(Passage to read Opens)

Better Than Normal is a YouVersion@Bible.com 7-Day Devotional. I am sharing Day 5. It is a great thought to begin our week.

What is normal?

Normal means conforming to a standard, type, or regular pattern. The term normal usually refers to something that’s typical or natural and something that most people do, and abnormal appears to be the opposite. With that in mind, we’ll define normal in the following way: behavior that is typical, expected, and adjusts to a standard that society has put in place.

But with the amount of people who live on planet earth, is it even possible to say something is normal? What may be normal in one culture may not make any sense in another.

At times, our idea of normal gets hijacked, which causes us to panic and not know how to respond. “When will things go back to normal?” is a question we ask when things stop feeling normal or when we’re in a challenging season where the end date seems unattainable. But eventually, we get our feet steady and we say something like, “Well, I guess this is our new normal.”

(Passage to read Closes)

> **Written task A**
Which day of the seven-day series does the devotional excerpt about normal share?
> **Written task B**
Proceed with the devotional excerpt about normal, writing on from its final sentence.
The lines that follow are not needed for anything here.

(Supplied material Opens)

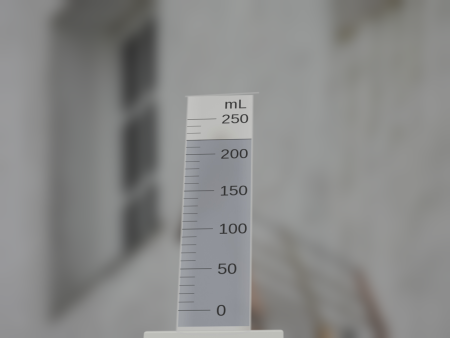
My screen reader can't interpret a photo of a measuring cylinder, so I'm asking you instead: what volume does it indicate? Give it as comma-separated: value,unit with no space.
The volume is 220,mL
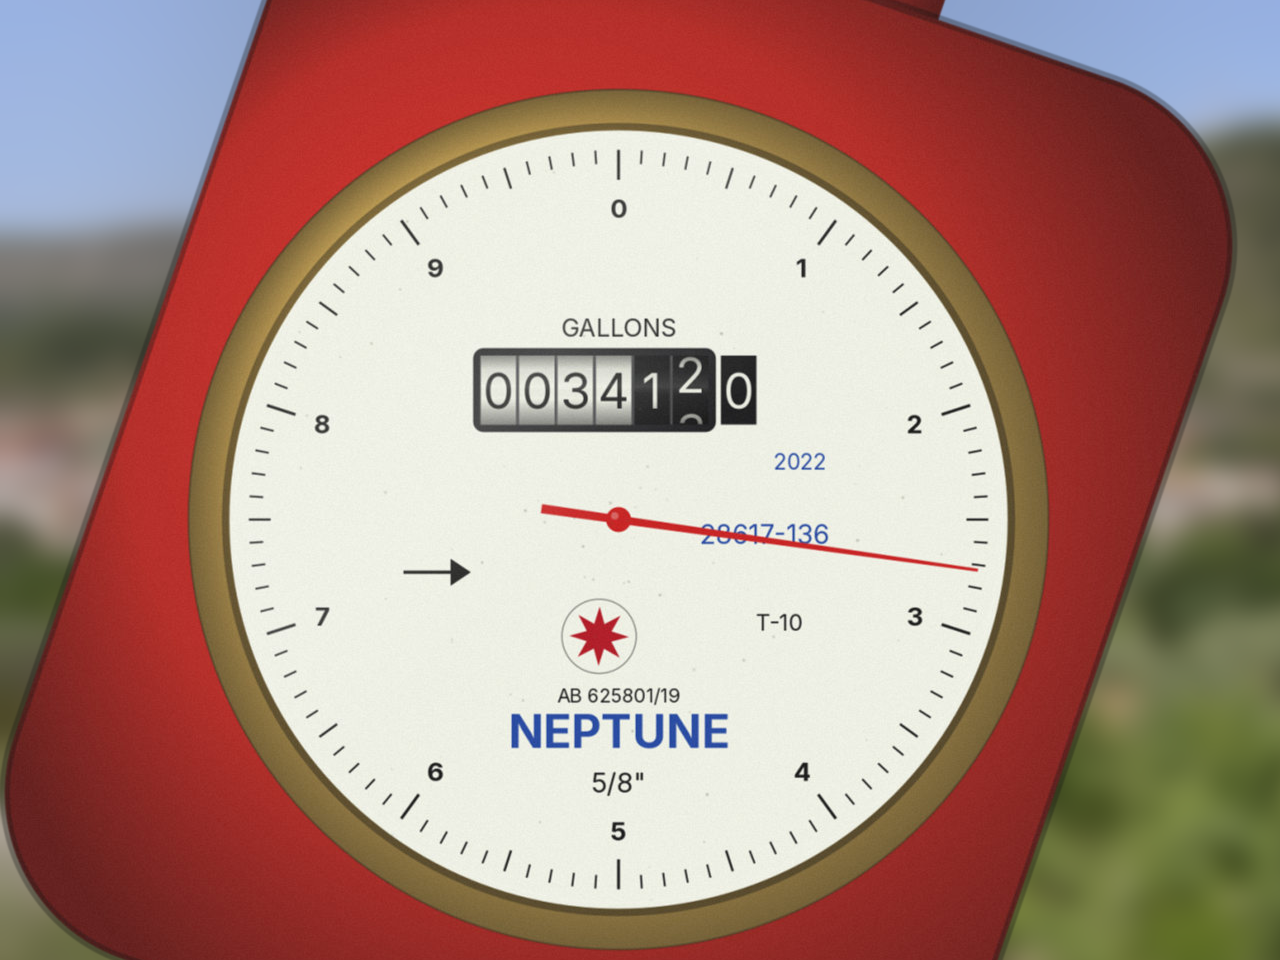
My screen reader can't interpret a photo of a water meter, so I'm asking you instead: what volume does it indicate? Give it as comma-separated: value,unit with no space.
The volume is 34122.7,gal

(Supplied material Closes)

> **Written response A**
Day 5

> **Written response B**
What’s so appealing about normal after all? Well, we usually know what to expect, and we find comfort in it even if it’s not good or healthy. But, comfort doesn’t always equate to health. So, what if we chose to look for a life that is beyond that concept of normality? What if we pursued a life that is better than normal?

As followers of Jesus, we’re called to live differently. The world tells us to follow our hearts, but we know that our hearts can be deceitful. The world says to have the perfect body, but we know that godliness should be our goal. The world tells us to put ourselves first, but we know that living a life where we give to others is more rewarding and kind.

In this Plan, we’ll look at some of the ways that normal just doesn’t cut it. Instead, we’ll learn how to change the way we live and leave the status quo behind for a better than normal life.

“Do not conform to the pattern of this world, but be transformed by the renewing of your mind. Then you will be able to test and approve what God’s will is—his good, pleasing and perfect will.”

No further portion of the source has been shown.